You want a big show like Disney’s Beauty and the Beast to be lavish and dazzling but, in crucial ways, the Arts Club’s production is stingy and incomplete. Fortunately, there are also some excellent performances in the mix and the story itself is strong.
In Beauty and the Beast, an arrogant young prince turns away an old woman in need because she’s ugly. An enchantress, she transforms the prince into a beast who must remain in that form until he can truly love and be loved—despite his appearance. As the prince becomes ever more bestial, his servants start turning into objects: Cogsworth, the tightly-wound head of his household, looks more and more like a clock, for instance. Soon, all the help will be inanimate and the prince will be inhuman. But, when a bookish young woman named Belle stumbles into the Beast’s castle, the Beast and the furniture get their hopes up.
To make this kind of big Broadway entertainment work, it should be about as visually restrained as the Ice Capades, but Alison Green’s set is a disappointment. For the Arts Club’s first mounting of Beauty and the Beast in 2005, Green designed a fabulous castle that was so huge it barely fit on the Stanley Theatre’s stage. Set pieces revolved and transformed. It was overwhelming—delightfully so. In this mounting, though, the backdrop and set pieces for Belle’s village are so rudimentary they look like they’ve been borrowed from an underfunded children’s company. The Beast’s castle is insubstantial and empty.
Barbara Clayden’s costumes are more successful. She embellishes the Beast’s blue velvet jacket with dazzling gold details, for instance, and, by adding a gauzy white overskirt, to Belle’s signature hello gown, she plays a delicate variation the theme.
There are more problems, though, especially in Act 1. In “No Matter What”, which is one of the first numbers, Belle and her father Maurice, an eccentric inventor, sing of their love for one another. But Bernard Cuffling, who’s playing Maurice, can’t really sing, which becomes painfully obvious in the song’s closing high notes. It’s not that he massacres them; he just starts whispering.
As a performer, I like Shannon Chan-Kent a lot—I loved her work in both Avenue Q and The Flick—but she is miscast as Belle. Her voice is too small and tight for the part and, although Belle is a no-nonsense gal, Chan-Kent brings such a colloquial sensibility to her portrayal that her Belle sometimes seems more like a mall shopper than a feisty fairytale heroine.
While I’m slagging major elements, I should also say that, in Act 1—remember that caveat—I quickly grew tired of Jonathan Winsby’s Beast in. His growling and prowling felt one-note and over-the-top.
Thank God for Kamyar Pazendeh’s Gaston. Gaston is the stupid, sexist mountain of muscle who is convinced that, because he is the handsomest man in Belle’s village, Belle, who is the prettiest girl, should marry him. Pazendeh has the strongest voice in the cast: it’s deep, rich, and huge. And he brings a surprising ponciness to his portrait, which adds hilarious spin to the character’s hirsute masculinity.

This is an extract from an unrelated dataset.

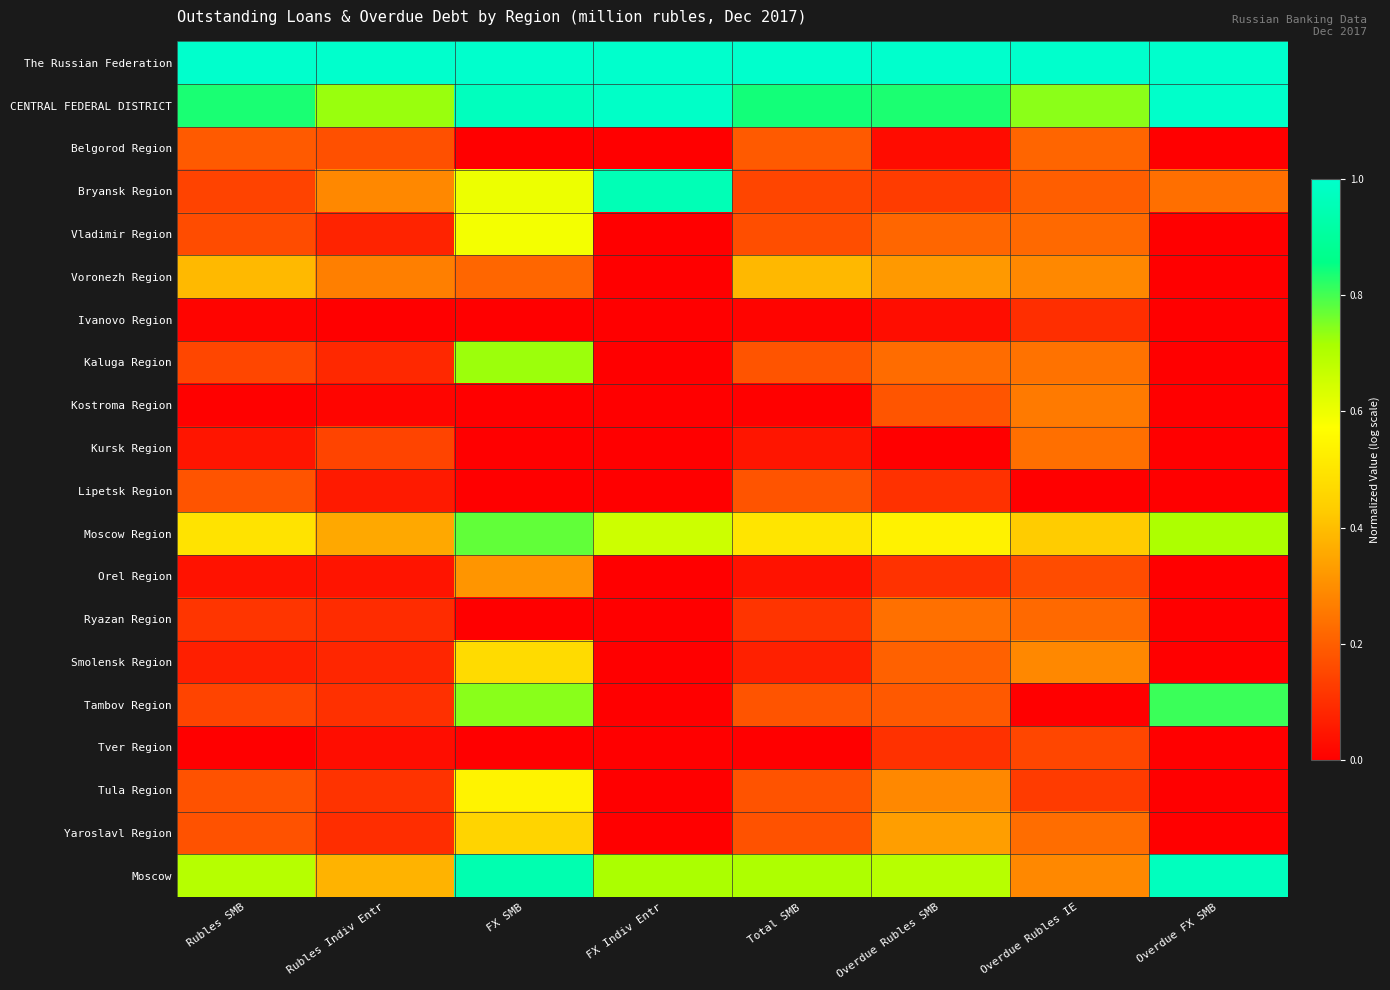

At which category is the sum across all series the highest?

FX SMB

I also very much enjoyed Peter Jorgenson as Lumière, the castle’s maître d’, who is turning into a candlestick. He brings both appropriately syrupy suavity to his characterization and an ironic wink that makes the bad puns irresistibly good-humoured: “Ah, chérie, you cut me to the wick.”
It’s possible that I laughed at every line that came out of Shawn Macdonald’s mouth. He’s played Cogsworth before and he’s got it down to an art. He says, “Oh my goodness, look at the time”, for instance, and then indicates his own face with a gesture so small that it’s both apologetic and hilarious.
And, in the second act, the production finds its heart. That’s largely because the plot picks up. As the Beast starts to seriously court Belle, the tension ratchets up and Winsby has considerably more to play as the Beast. In Act 2, Winsby does a lovely job of exploring the Beast’s vulnerability and awkwardness—even though he has to convey all of that from behind a grotesque mask.
Besides, the core of this tale is unbeatable. There’s a moment in the show that kills me in every production. As the Beast is desperately trying to behave like a gentleman, he struggles to use his soupspoon at dinner. His paws make it difficult. Then Belle puts down her spoon, picks up her bowl with her hands and drinks directly from it. And then I cry. Every time. Because he’s good and she knows it.
DISNEY’S BEAUTY AND THE BEAST Music by Alan Menken. Lyrics by Howard Ashman and Tim Rice. Directed by Bill Millerd. An Arts Club Theatre production at the Stanley Industrial Alliance Stage on Wednesday, December 13. Continues until January 13.